[Start of Attachment]

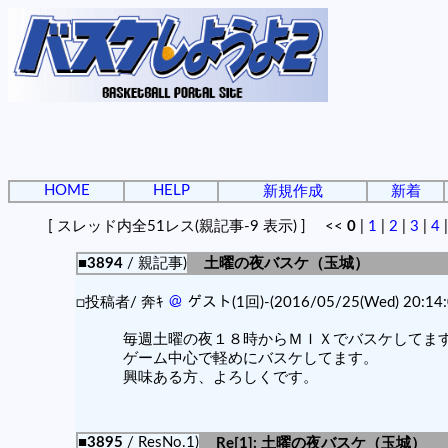
HOME
HELP
新規作成
新着
[ スレッド内全51レス(親記事-9 表示) ] <<
0
|
1
|
2
|
3
|
4
■3894
/ 親記事)
土曜の夜バスケ（玉城）
□投稿者/ 奔ｷ
＠
ゲスト(1回)-(2016/05/25(Wed) 20:14:
毎週土曜の夜１８時からＭＩＸでバスケしてま
ゲーム中心で軽めにバスケしてます。
興味ある方、よろしくです。
■3895
/ ResNo.1)
Re[1]: 土曜の夜バスケ（玉城）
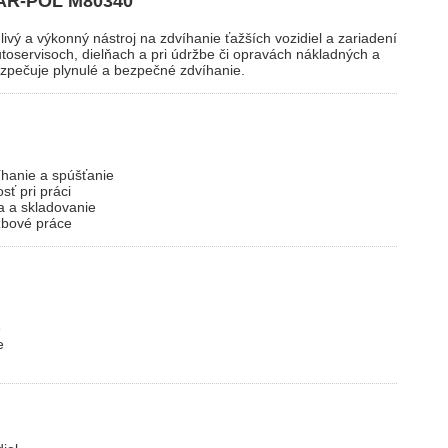
MAR-POL M80340
livý a výkonný nástroj na zdvíhanie ťažších vozidiel a zariadení
utoservisoch, dielňach a pri údržbe či opravách nákladných a
zpečuje plynulé a bezpečné zdvíhanie.
hanie a spúšťanie
sť pri práci
 a skladovanie
žbové práce
e
e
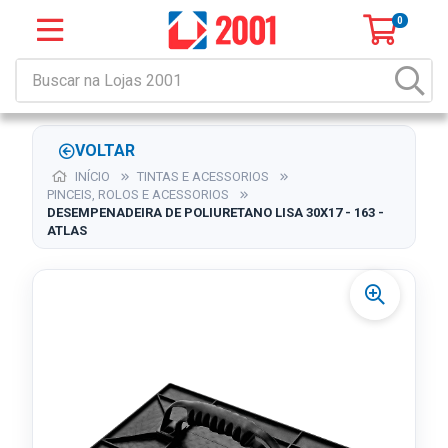
0
VOLTAR
INÍCIO
TINTAS E ACESSORIOS
PINCEIS, ROLOS E ACESSORIOS
DESEMPENADEIRA DE POLIURETANO LISA 30X17 - 163 -
ATLAS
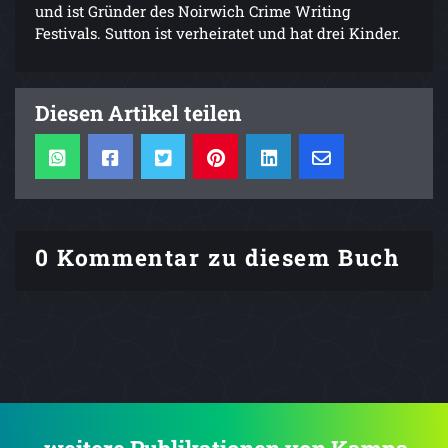
und ist Gründer des Noirwich Crime Writing
Festivals. Sutton ist verheiratet und hat drei Kinder.
Diesen Artikel teilen
0 Kommentar zu diesem Buch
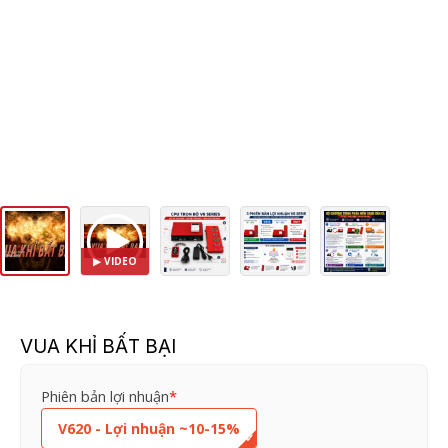
VUA KHỈ BẤT BẠI
VUA
Phiên bản lợi nhuận
*
KHỈ
V620 - Lợi nhuận ~10-15%
BẤT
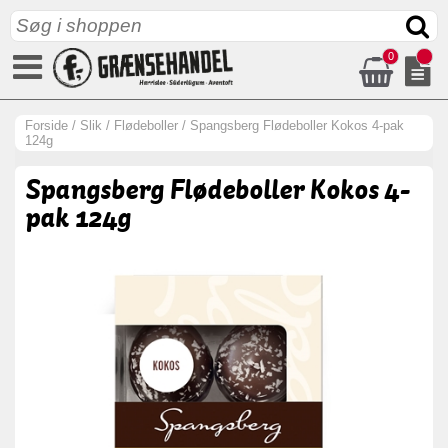
0
Forside
/
Slik
/
Flødeboller
/
Spangsberg Flødeboller Kokos 4-pak
124g
Spangsberg Flødeboller Kokos 4-
pak 124g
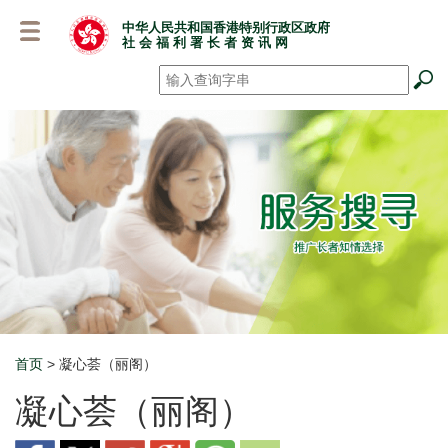
跳
中华人民共和国香港特别行政区政府
至
社 会 福 利 署 长 者 资 讯 网
主
要
搜寻
*
内
容
首页
> 凝心荟（丽阁）
Breadcrumb
凝心荟（丽阁）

[End of Attachment]

Your assignment = Pick out each line in the material containing "nhuận".

Exercise result =
Phiên bản lợi nhuận
V620 - Lợi nhuận ~10-15%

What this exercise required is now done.